> [What to produce] Every record below is to be copied exactly, with its images omitted.

(Dataset excerpts)
☆ ☆ ☆ ☆ ☆ ☆ ☆

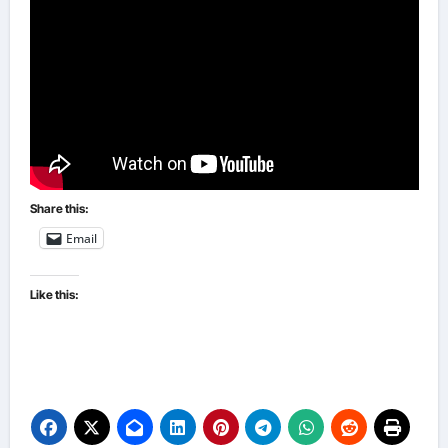
Share this:
Email
Like this:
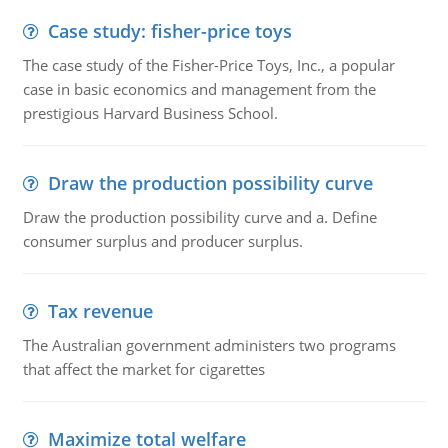
Case study: fisher-price toys
The case study of the Fisher-Price Toys, Inc., a popular
case in basic economics and management from the
prestigious Harvard Business School.
Draw the production possibility curve
Draw the production possibility curve and a. Define
consumer surplus and producer surplus.
Tax revenue
The Australian government administers two programs
that affect the market for cigarettes
Maximize total welfare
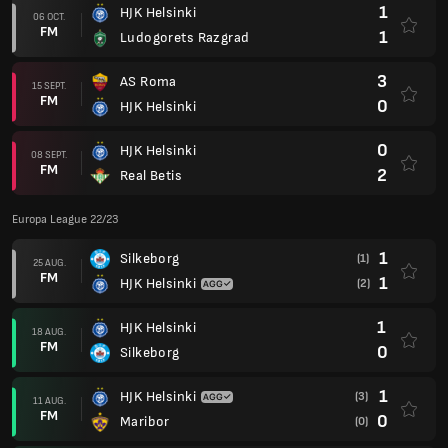
1
HJK Helsinki
06 OCT.
FM
1
Ludogorets Razgrad
3
AS Roma
15 SEPT.
FM
0
HJK Helsinki
0
HJK Helsinki
08 SEPT.
FM
2
Real Betis
Europa League 22/23
1
Silkeborg
(1)
25 AUG.
FM
1
HJK Helsinki
(2)
1
HJK Helsinki
18 AUG.
FM
0
Silkeborg
1
HJK Helsinki
(3)
11 AUG.
FM
0
Maribor
(0)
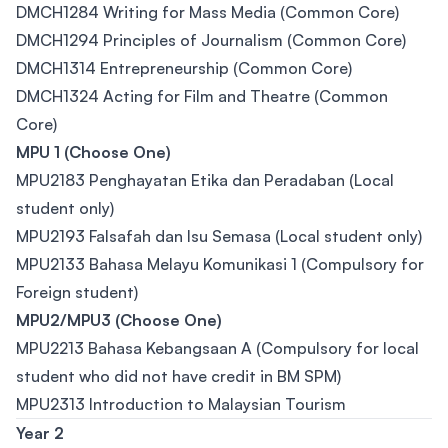
DMCH1284 Writing for Mass Media (Common Core)
DMCH1294 Principles of Journalism (Common Core)
DMCH1314 Entrepreneurship (Common Core)
DMCH1324 Acting for Film and Theatre (Common
Core)
MPU 1 (Choose One)
MPU2183 Penghayatan Etika dan Peradaban (Local
student only)
MPU2193 Falsafah dan Isu Semasa (Local student only)
MPU2133 Bahasa Melayu Komunikasi 1 (Compulsory for
Foreign student)
MPU2/MPU3 (Choose One)
MPU2213 Bahasa Kebangsaan A (Compulsory for local
student who did not have credit in BM SPM)
MPU2313 Introduction to Malaysian Tourism
Year 2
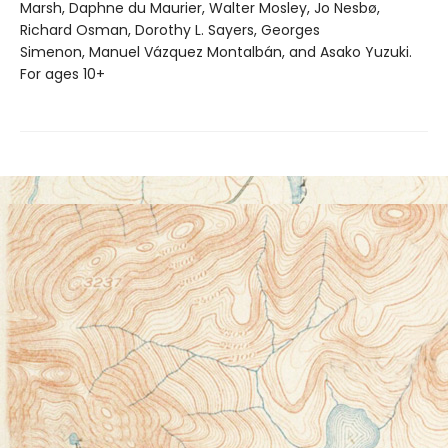
Marsh, Daphne du Maurier, Walter Mosley, Jo Nesbø,
Richard Osman, Dorothy L. Sayers, Georges
Simenon, Manuel Vázquez Montalbán, and Asako Yuzuki.
For ages 10+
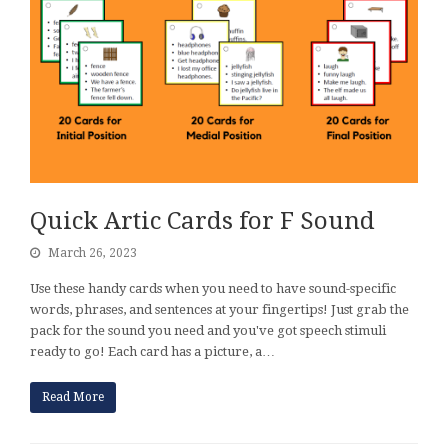
Quick Artic Cards for F Sound
March 26, 2023
Use these handy cards when you need to have sound-specific
words, phrases, and sentences at your fingertips! Just grab the
pack for the sound you need and you've got speech stimuli
ready to go! Each card has a picture, a…
Read More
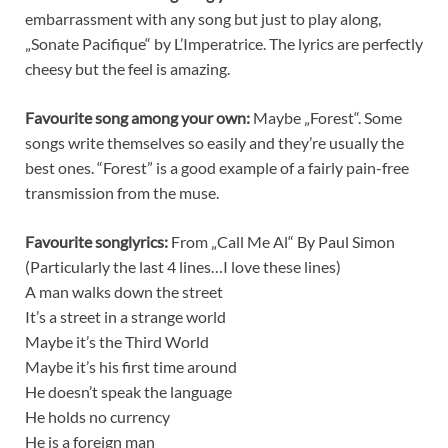
embarrassment with any song but just to play along,
„Sonate Pacifique“ by L’Imperatrice. The lyrics are perfectly
cheesy but the feel is amazing.
Favourite song among your own:
Maybe „Forest“. Some
songs write themselves so easily and they’re usually the
best ones. “Forest” is a good example of a fairly pain-free
transmission from the muse.
Favourite songlyrics:
From „Call Me Al“ By Paul Simon
(Particularly the last 4 lines…I love these lines)
A man walks down the street
It’s a street in a strange world
Maybe it’s the Third World
Maybe it’s his first time around
He doesn’t speak the language
He holds no currency
He is a foreign man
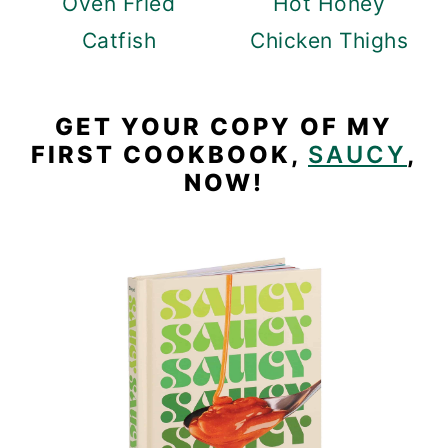
Oven Fried
Hot Honey
Catfish
Chicken Thighs
GET YOUR COPY OF MY
FIRST COOKBOOK,
SAUCY
,
NOW!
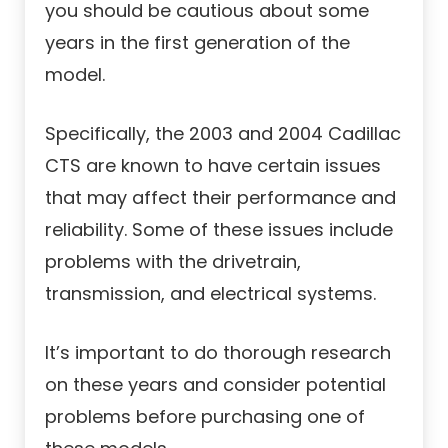
you should be cautious about some
years in the first generation of the
model.
Specifically, the 2003 and 2004 Cadillac
CTS are known to have certain issues
that may affect their performance and
reliability. Some of these issues include
problems with the drivetrain,
transmission, and electrical systems.
It’s important to do thorough research
on these years and consider potential
problems before purchasing one of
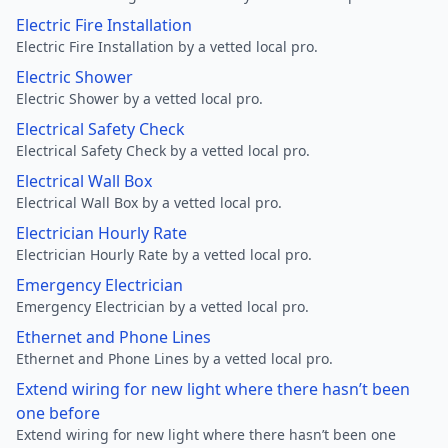
Electric Fire Installation
Electric Fire Installation by a vetted local pro.
Electric Shower
Electric Shower by a vetted local pro.
Electrical Safety Check
Electrical Safety Check by a vetted local pro.
Electrical Wall Box
Electrical Wall Box by a vetted local pro.
Electrician Hourly Rate
Electrician Hourly Rate by a vetted local pro.
Emergency Electrician
Emergency Electrician by a vetted local pro.
Ethernet and Phone Lines
Ethernet and Phone Lines by a vetted local pro.
Extend wiring for new light where there hasn’t been
one before
Extend wiring for new light where there hasn’t been one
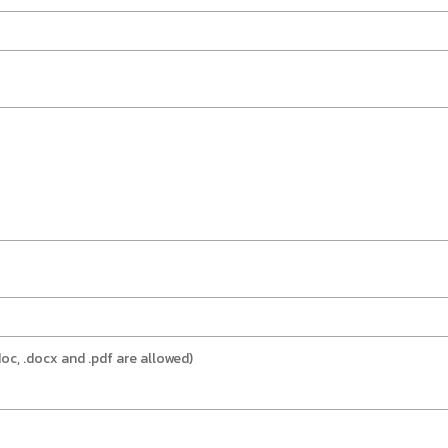
doc, .docx and .pdf are allowed)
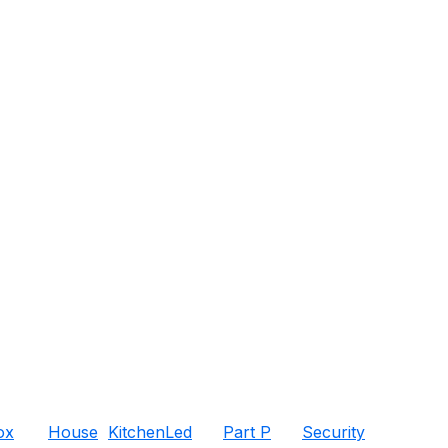
ox
House
Kitchen
Led
Part P
Security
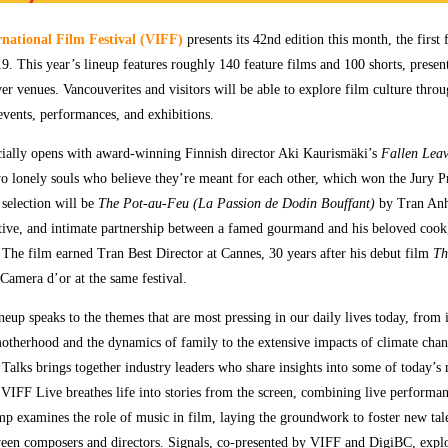
national Film Festival (VIFF)
presents its 42nd edition this month, the first
19. This year’s lineup features roughly 140 feature films and 100 shorts, presen
er venues. Vancouverites and visitors will be able to explore film culture thr
events, performances, and exhibitions.
icially opens with award-winning Finnish director Aki Kaurismäki’s
Fallen Leav
 lonely souls who believe they’re meant for each other, which won the Jury Pr
selection will be
The Pot-au-Feu
(La Passion de Dodin Bouffant)
by Tran Anh
itive, and intimate partnership between a famed gourmand and his beloved cook
. The film earned Tran Best Director at Cannes, 30 years after his debut film
Th
amera d’or at the same festival.
eup speaks to the themes that are most pressing in our daily lives today, from 
otherhood and the dynamics of family to the extensive impacts of climate cha
Talks brings together industry leaders who share insights into some of today’s
 VIFF Live breathes life into stories from the screen, combining live performa
p examines the role of music in film, laying the groundwork to foster new tal
ween composers and directors. Signals, co-presented by VIFF and DigiBC, exp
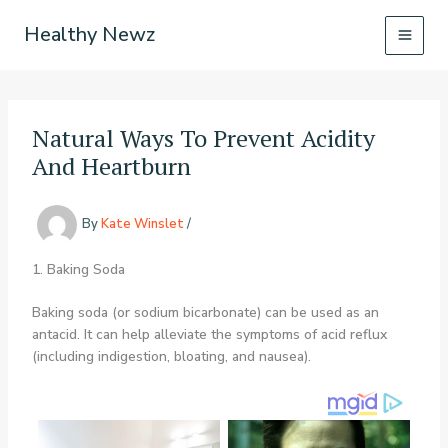
Skip
Healthy Newz
to
content
Natural Ways To Prevent Acidity
And Heartburn
By
Kate Winslet
/
1. Baking Soda
Baking soda (or sodium bicarbonate) can be used as an
antacid. It can help alleviate the symptoms of acid reflux
(including indigestion, bloating, and nausea).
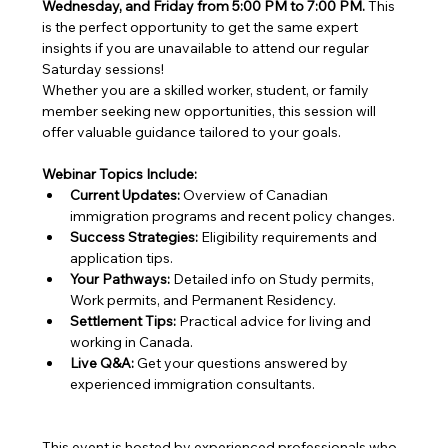
Wednesday, and Friday from 5:00 PM to 7:00 PM.
 This 
is the perfect opportunity to get the same expert 
insights if you are unavailable to attend our regular 
Saturday sessions!
Whether you are a skilled worker, student, or family 
member seeking new opportunities, this session will 
offer valuable guidance tailored to your goals.
Webinar Topics Include:
Current Updates:
 Overview of Canadian 
immigration programs and recent policy changes.
Success Strategies:
 Eligibility requirements and 
application tips.
Your Pathways:
 Detailed info on Study permits, 
Work permits, and Permanent Residency.
Settlement Tips:
 Practical advice for living and 
working in Canada.
Live Q&A:
 Get your questions answered by 
experienced immigration consultants.
This event is hosted by experienced professionals who 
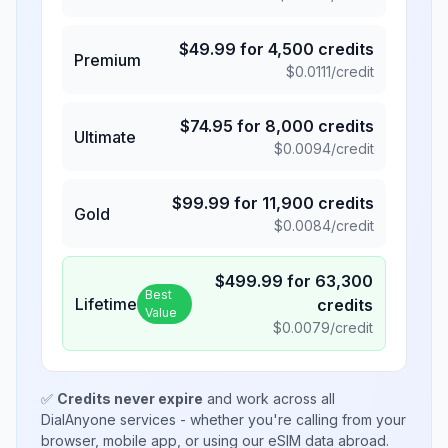
$
49.99
for
4,500
credits
Premium
$
0.0111
/credit
$
74.95
for
8,000
credits
Ultimate
$
0.0094
/credit
$
99.99
for
11,900
credits
Gold
$
0.0084
/credit
$
499.99
for
63,300
Best
Lifetime
credits
Value
$
0.0079
/credit
✅
Credits never expire
and work across all
DialAnyone services - whether you're calling from your
browser, mobile app, or using our eSIM data abroad.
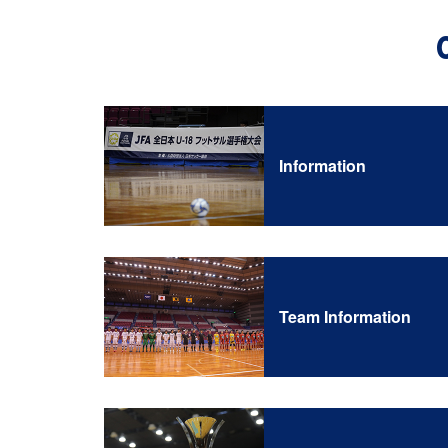
Information
Team Information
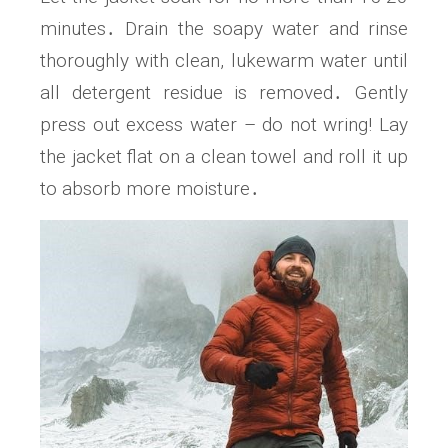
minutes․ Drain the soapy water and rinse
thoroughly with clean, lukewarm water until
all detergent residue is removed․ Gently
press out excess water – do not wring! Lay
the jacket flat on a clean towel and roll it up
to absorb more moisture․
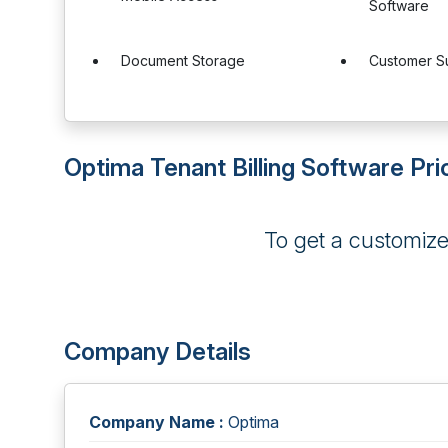
Software
Document Storage
Customer S
Optima Tenant Billing Software Pri
To get a customiz
Company Details
Company Name :
Optima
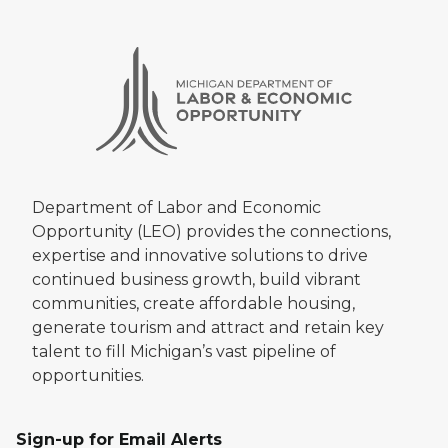
Department of Labor and Economic
Opportunity (LEO) provides the connections,
expertise and innovative solutions to drive
continued business growth, build vibrant
communities, create affordable housing,
generate tourism and attract and retain key
talent to fill Michigan’s vast pipeline of
opportunities.
Sign-up for Email Alerts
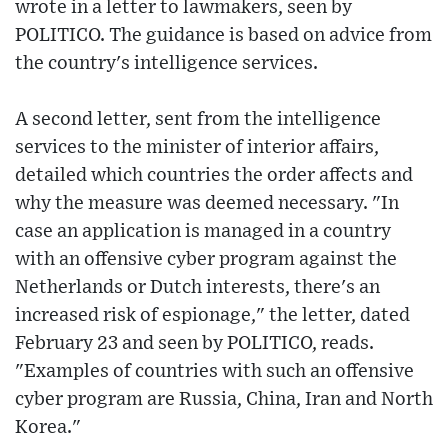
wrote in a letter to lawmakers, seen by
POLITICO. The guidance is based on advice from
the country's intelligence services.
A second letter, sent from the intelligence
services to the minister of interior affairs,
detailed which countries the order affects and
why the measure was deemed necessary. "In
case an application is managed in a country
with an offensive cyber program against the
Netherlands or Dutch interests, there's an
increased risk of espionage," the letter, dated
February 23 and seen by POLITICO, reads.
"Examples of countries with such an offensive
cyber program are Russia, China, Iran and North
Korea."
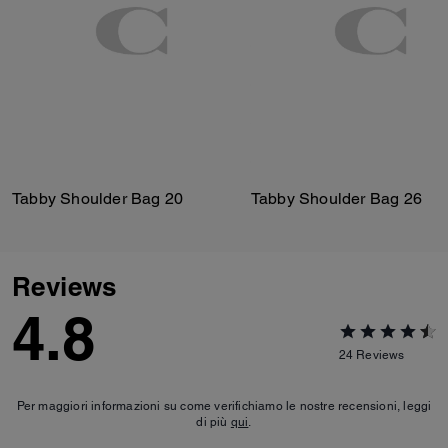
Tabby Shoulder Bag 20
Tabby Shoulder Bag 26
Reviews
4.8
24
Reviews
Per maggiori informazioni su come verifichiamo le nostre recensioni, leggi
di più
qui
.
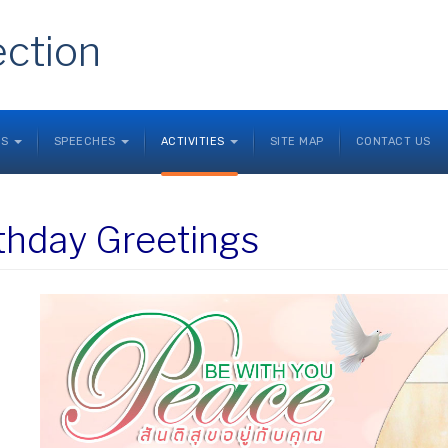
ection
NS
SPEECHES
ACTIVITIES
SITE MAP
CONTACT US
thday Greetings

☆ ☆ ☆ ☆ ☆ ☆ ☆

> [Written reply]
Share this:
Email
Like this:
Case study: fisher-price toys
The case study of the Fisher-Price Toys, Inc., a popular
case in basic economics and management from the
prestigious Harvard Business School.
Draw the production possibility curve
Draw the production possibility curve and a. Define
consumer surplus and producer surplus.
Tax revenue
The Australian government administers two programs
that affect the market for cigarettes
Maximize total welfare
1
HJK Helsinki
06 OCT.
FM
1
Ludogorets Razgrad
3
AS Roma
15 SEPT.
FM
0
HJK Helsinki
0
HJK Helsinki
08 SEPT.
FM
2
Real Betis
Europa League 22/23
1
Silkeborg
(1)
25 AUG.
FM
1
HJK Helsinki
(2)
1
HJK Helsinki
18 AUG.
FM
0
Silkeborg
1
HJK Helsinki
(3)
11 AUG.
FM
0
Maribor
(0)
DMCH1284 Writing for Mass Media (Common Core)
DMCH1294 Principles of Journalism (Common Core)
DMCH1314 Entrepreneurship (Common Core)
DMCH1324 Acting for Film and Theatre (Common
Core)
MPU 1 (Choose One)
MPU2183 Penghayatan Etika dan Peradaban (Local
student only)
MPU2193 Falsafah dan Isu Semasa (Local student only)
MPU2133 Bahasa Melayu Komunikasi 1 (Compulsory for
Foreign student)
MPU2/MPU3 (Choose One)
MPU2213 Bahasa Kebangsaan A (Compulsory for local
student who did not have credit in BM SPM)
MPU2313 Introduction to Malaysian Tourism
Year 2
Marsh, Daphne du Maurier, Walter Mosley, Jo Nesbø,
Richard Osman, Dorothy L. Sayers, Georges
Simenon, Manuel Vázquez Montalbán, and Asako Yuzuki.
For ages 10+
Quick Artic Cards for F Sound
March 26, 2023
Use these handy cards when you need to have sound-specific
words, phrases, and sentences at your fingertips! Just grab the
pack for the sound you need and you've got speech stimuli
ready to go! Each card has a picture, a…
Read More
embarrassment with any song but just to play along,
„Sonate Pacifique“ by L’Imperatrice. The lyrics are perfectly
cheesy but the feel is amazing.
Favourite song among your own:
Maybe „Forest“. Some
songs write themselves so easily and they’re usually the
best ones. “Forest” is a good example of a fairly pain-free
transmission from the muse.
Favourite songlyrics:
From „Call Me Al“ By Paul Simon
(Particularly the last 4 lines…I love these lines)
A man walks down the street
It’s a street in a strange world
Maybe it’s the Third World
Maybe it’s his first time around
He doesn’t speak the language
He holds no currency
He is a foreign man
Oven Fried
Hot Honey
Catfish
Chicken Thighs
GET YOUR COPY OF MY
FIRST COOKBOOK,
SAUCY
,
NOW!
you should be cautious about some
years in the first generation of the
model.
Specifically, the 2003 and 2004 Cadillac
CTS are known to have certain issues
that may affect their performance and
reliability. Some of these issues include
problems with the drivetrain,
transmission, and electrical systems.
It’s important to do thorough research
on these years and consider potential
problems before purchasing one of
Electric Fire Installation
Electric Fire Installation by a vetted local pro.
Electric Shower
Electric Shower by a vetted local pro.
Electrical Safety Check
Electrical Safety Check by a vetted local pro.
Electrical Wall Box
Electrical Wall Box by a vetted local pro.
Electrician Hourly Rate
Electrician Hourly Rate by a vetted local pro.
Emergency Electrician
Emergency Electrician by a vetted local pro.
Ethernet and Phone Lines
Ethernet and Phone Lines by a vetted local pro.
Extend wiring for new light where there hasn’t been
one before
Extend wiring for new light where there hasn’t been one
doc, .docx and .pdf are allowed)
ox
House
Kitchen
Led
Part P
Security
national Film Festival (VIFF)
presents its 42nd edition this month, the first
19. This year’s lineup features roughly 140 feature films and 100 shorts, presen
er venues. Vancouverites and visitors will be able to explore film culture thr
events, performances, and exhibitions.
icially opens with award-winning Finnish director Aki Kaurismäki’s
Fallen Leav
 lonely souls who believe they’re meant for each other, which won the Jury Pr
selection will be
The Pot-au-Feu
(La Passion de Dodin Bouffant)
by Tran Anh
itive, and intimate partnership between a famed gourmand and his beloved cook
. The film earned Tran Best Director at Cannes, 30 years after his debut film
Th
amera d’or at the same festival.
eup speaks to the themes that are most pressing in our daily lives today, from 
otherhood and the dynamics of family to the extensive impacts of climate cha
Talks brings together industry leaders who share insights into some of today’s
 VIFF Live breathes life into stories from the screen, combining live performa
p examines the role of music in film, laying the groundwork to foster new tal
ween composers and directors. Signals, co-presented by VIFF and DigiBC, exp
Skip
Healthy Newz
to
content
Natural Ways To Prevent Acidity
And Heartburn
By
Kate Winslet
/
1. Baking Soda
Baking soda (or sodium bicarbonate) can be used as an
antacid. It can help alleviate the symptoms of acid reflux
(including indigestion, bloating, and nausea).
Wednesday, and Friday from 5:00 PM to 7:00 PM.
 This 
is the perfect opportunity to get the same expert 
insights if you are unavailable to attend our regular 
Saturday sessions!
Whether you are a skilled worker, student, or family 
member seeking new opportunities, this session will 
offer valuable guidance tailored to your goals.
Webinar Topics Include:
Current Updates:
 Overview of Canadian 
immigration programs and recent policy changes.
Success Strategies:
 Eligibility requirements and 
application tips.
Your Pathways:
 Detailed info on Study permits, 
Work permits, and Permanent Residency.
Settlement Tips:
 Practical advice for living and 
working in Canada.
Live Q&A:
 Get your questions answered by 
experienced immigration consultants.
This event is hosted by experienced professionals who 
$
49.99
for
4,500
credits
Premium
$
0.0111
/credit
$
74.95
for
8,000
credits
Ultimate
$
0.0094
/credit
$
99.99
for
11,900
credits
Gold
$
0.0084
/credit
$
499.99
for
63,300
Best
Lifetime
credits
Value
$
0.0079
/credit
✅
Credits never expire
and work across all
DialAnyone services - whether you're calling from your
browser, mobile app, or using our eSIM data abroad.
Information
Team Information
minutes․ Drain the soapy water and rinse
thoroughly with clean, lukewarm water until
all detergent residue is removed․ Gently
press out excess water – do not wring! Lay
the jacket flat on a clean towel and roll it up
to absorb more moisture․
Software
Document Storage
Customer S
Optima Tenant Billing Software Pri
To get a customiz
Company Details
Company Name :
Optima
Department of Labor and Economic
Opportunity (LEO) provides the connections,
expertise and innovative solutions to drive
continued business growth, build vibrant
communities, create affordable housing,
generate tourism and attract and retain key
talent to fill Michigan’s vast pipeline of
opportunities.
Sign-up for Email Alerts
wrote in a letter to lawmakers, seen by
POLITICO. The guidance is based on advice from
the country's intelligence services.
A second letter, sent from the intelligence
services to the minister of interior affairs,
detailed which countries the order affects and
why the measure was deemed necessary. "In
case an application is managed in a country
with an offensive cyber program against the
Netherlands or Dutch interests, there's an
increased risk of espionage," the letter, dated
February 23 and seen by POLITICO, reads.
"Examples of countries with such an offensive
cyber program are Russia, China, Iran and North
Korea."
Tabby Shoulder Bag 20
Tabby Shoulder Bag 26
Reviews
4.8
24
Reviews
Per maggiori informazioni su come verifichiamo le nostre recensioni, leggi
di più
qui
.
ection
NS
SPEECHES
ACTIVITIES
SITE MAP
CONTACT US
thday Greetings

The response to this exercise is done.